- What you are asked to do: Among the records below, find the lines with the word "CIRCLE" and copy them.

◆ ◆ ◆ ◆

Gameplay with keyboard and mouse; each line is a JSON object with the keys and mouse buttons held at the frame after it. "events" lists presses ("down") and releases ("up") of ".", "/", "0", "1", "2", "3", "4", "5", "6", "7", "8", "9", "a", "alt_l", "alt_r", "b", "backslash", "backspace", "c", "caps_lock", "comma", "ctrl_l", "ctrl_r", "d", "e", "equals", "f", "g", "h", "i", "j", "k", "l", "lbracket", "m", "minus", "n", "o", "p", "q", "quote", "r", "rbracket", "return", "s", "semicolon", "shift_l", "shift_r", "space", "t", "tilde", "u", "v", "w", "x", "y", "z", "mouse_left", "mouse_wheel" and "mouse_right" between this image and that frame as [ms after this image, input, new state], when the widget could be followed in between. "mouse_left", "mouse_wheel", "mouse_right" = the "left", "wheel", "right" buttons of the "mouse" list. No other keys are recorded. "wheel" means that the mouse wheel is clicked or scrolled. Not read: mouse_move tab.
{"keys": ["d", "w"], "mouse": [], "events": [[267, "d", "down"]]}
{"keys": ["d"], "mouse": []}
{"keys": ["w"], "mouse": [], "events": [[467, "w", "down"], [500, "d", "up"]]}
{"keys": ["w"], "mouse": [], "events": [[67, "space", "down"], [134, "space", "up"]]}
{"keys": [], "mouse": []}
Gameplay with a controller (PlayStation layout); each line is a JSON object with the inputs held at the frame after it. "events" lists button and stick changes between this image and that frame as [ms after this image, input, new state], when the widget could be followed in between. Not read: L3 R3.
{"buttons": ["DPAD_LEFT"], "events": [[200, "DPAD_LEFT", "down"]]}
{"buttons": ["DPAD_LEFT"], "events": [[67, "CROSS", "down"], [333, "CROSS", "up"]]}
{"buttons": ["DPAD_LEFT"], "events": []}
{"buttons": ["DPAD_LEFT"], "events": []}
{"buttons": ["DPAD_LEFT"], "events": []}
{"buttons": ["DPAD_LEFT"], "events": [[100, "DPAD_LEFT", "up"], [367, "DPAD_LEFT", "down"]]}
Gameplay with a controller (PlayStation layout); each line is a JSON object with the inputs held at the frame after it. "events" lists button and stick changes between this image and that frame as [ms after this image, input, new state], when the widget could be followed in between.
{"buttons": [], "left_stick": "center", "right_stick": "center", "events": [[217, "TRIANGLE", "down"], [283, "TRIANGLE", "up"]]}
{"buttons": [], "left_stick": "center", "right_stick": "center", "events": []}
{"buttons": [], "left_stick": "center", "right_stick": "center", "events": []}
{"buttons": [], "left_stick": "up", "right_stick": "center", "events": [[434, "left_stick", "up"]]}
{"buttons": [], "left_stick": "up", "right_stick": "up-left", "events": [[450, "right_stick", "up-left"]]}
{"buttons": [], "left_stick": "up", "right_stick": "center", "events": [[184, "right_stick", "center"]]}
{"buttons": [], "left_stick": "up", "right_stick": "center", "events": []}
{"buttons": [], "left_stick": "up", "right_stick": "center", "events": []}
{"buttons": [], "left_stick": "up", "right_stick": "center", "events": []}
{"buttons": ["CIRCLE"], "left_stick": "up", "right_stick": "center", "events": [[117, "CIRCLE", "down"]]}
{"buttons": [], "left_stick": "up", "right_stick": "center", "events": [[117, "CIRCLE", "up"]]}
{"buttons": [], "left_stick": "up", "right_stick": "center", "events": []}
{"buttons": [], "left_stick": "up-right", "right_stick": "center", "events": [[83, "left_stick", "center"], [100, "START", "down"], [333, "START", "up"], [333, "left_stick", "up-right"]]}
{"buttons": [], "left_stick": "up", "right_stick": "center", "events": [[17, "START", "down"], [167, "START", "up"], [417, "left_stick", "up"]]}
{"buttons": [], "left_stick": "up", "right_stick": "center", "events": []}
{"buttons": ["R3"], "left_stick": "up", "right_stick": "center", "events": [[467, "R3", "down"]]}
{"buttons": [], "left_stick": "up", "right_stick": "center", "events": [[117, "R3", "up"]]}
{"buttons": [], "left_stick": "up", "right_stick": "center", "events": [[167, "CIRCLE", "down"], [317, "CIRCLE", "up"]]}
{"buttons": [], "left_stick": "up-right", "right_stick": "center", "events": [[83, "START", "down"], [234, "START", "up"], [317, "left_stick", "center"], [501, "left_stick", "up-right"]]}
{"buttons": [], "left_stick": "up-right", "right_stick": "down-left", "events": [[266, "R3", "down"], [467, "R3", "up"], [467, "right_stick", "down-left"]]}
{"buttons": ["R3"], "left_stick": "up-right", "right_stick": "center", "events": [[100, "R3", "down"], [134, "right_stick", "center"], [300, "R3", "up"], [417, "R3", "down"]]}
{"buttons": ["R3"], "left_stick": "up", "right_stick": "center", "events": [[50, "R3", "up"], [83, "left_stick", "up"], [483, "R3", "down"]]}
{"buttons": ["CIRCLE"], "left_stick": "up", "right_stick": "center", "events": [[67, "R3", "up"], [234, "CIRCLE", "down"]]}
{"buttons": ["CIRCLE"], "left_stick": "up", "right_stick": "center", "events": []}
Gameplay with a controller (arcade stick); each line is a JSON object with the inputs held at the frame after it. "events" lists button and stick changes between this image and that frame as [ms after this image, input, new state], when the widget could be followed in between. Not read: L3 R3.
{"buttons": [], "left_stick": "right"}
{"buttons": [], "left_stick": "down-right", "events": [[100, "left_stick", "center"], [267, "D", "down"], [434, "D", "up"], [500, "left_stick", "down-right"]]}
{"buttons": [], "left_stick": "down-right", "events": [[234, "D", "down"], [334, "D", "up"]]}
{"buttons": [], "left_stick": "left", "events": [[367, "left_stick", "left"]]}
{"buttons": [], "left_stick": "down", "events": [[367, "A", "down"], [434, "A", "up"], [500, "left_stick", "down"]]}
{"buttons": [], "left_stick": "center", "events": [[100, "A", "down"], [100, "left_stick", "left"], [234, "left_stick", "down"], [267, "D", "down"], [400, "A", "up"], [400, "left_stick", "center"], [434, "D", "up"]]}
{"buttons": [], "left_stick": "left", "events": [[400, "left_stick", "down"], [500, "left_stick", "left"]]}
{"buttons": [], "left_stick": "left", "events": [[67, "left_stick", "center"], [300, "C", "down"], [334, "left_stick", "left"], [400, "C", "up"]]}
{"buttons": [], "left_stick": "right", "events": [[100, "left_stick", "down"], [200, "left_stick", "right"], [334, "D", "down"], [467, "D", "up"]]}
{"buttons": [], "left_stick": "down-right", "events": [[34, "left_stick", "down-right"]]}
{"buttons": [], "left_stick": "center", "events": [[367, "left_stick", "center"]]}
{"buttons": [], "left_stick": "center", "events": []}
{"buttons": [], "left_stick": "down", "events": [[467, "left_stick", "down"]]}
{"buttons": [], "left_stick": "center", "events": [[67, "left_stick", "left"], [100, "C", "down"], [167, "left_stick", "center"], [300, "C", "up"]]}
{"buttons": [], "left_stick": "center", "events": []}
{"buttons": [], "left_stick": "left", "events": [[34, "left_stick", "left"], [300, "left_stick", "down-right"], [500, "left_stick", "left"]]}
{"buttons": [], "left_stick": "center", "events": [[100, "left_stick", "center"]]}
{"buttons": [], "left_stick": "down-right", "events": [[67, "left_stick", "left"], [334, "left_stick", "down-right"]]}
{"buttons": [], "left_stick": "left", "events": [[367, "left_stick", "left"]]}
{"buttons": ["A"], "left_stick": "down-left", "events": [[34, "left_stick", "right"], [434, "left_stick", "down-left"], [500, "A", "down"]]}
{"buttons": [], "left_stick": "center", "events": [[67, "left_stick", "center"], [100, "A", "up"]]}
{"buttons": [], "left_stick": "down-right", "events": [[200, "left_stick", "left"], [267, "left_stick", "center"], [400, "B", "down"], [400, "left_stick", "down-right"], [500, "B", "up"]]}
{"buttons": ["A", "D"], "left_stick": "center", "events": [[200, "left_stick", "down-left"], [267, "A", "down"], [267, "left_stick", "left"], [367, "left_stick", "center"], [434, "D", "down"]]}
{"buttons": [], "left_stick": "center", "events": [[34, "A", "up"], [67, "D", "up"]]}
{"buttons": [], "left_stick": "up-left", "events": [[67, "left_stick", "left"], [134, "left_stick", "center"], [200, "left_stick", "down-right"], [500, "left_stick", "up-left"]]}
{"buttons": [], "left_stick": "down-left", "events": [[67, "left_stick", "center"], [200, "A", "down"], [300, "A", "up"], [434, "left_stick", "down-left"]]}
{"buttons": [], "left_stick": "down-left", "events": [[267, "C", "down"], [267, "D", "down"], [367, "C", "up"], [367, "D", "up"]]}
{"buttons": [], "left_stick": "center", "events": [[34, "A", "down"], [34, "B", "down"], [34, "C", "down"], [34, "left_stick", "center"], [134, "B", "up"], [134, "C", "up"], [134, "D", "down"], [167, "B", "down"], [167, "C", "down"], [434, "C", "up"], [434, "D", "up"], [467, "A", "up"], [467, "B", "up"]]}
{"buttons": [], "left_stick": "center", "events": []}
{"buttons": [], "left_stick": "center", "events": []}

◆ ◆ ◆ ◆

- Result of the exercise:
{"buttons": ["CIRCLE"], "left_stick": "up", "right_stick": "center", "events": [[117, "CIRCLE", "down"]]}
{"buttons": [], "left_stick": "up", "right_stick": "center", "events": [[117, "CIRCLE", "up"]]}
{"buttons": [], "left_stick": "up", "right_stick": "center", "events": [[167, "CIRCLE", "down"], [317, "CIRCLE", "up"]]}
{"buttons": ["CIRCLE"], "left_stick": "up", "right_stick": "center", "events": [[67, "R3", "up"], [234, "CIRCLE", "down"]]}
{"buttons": ["CIRCLE"], "left_stick": "up", "right_stick": "center", "events": []}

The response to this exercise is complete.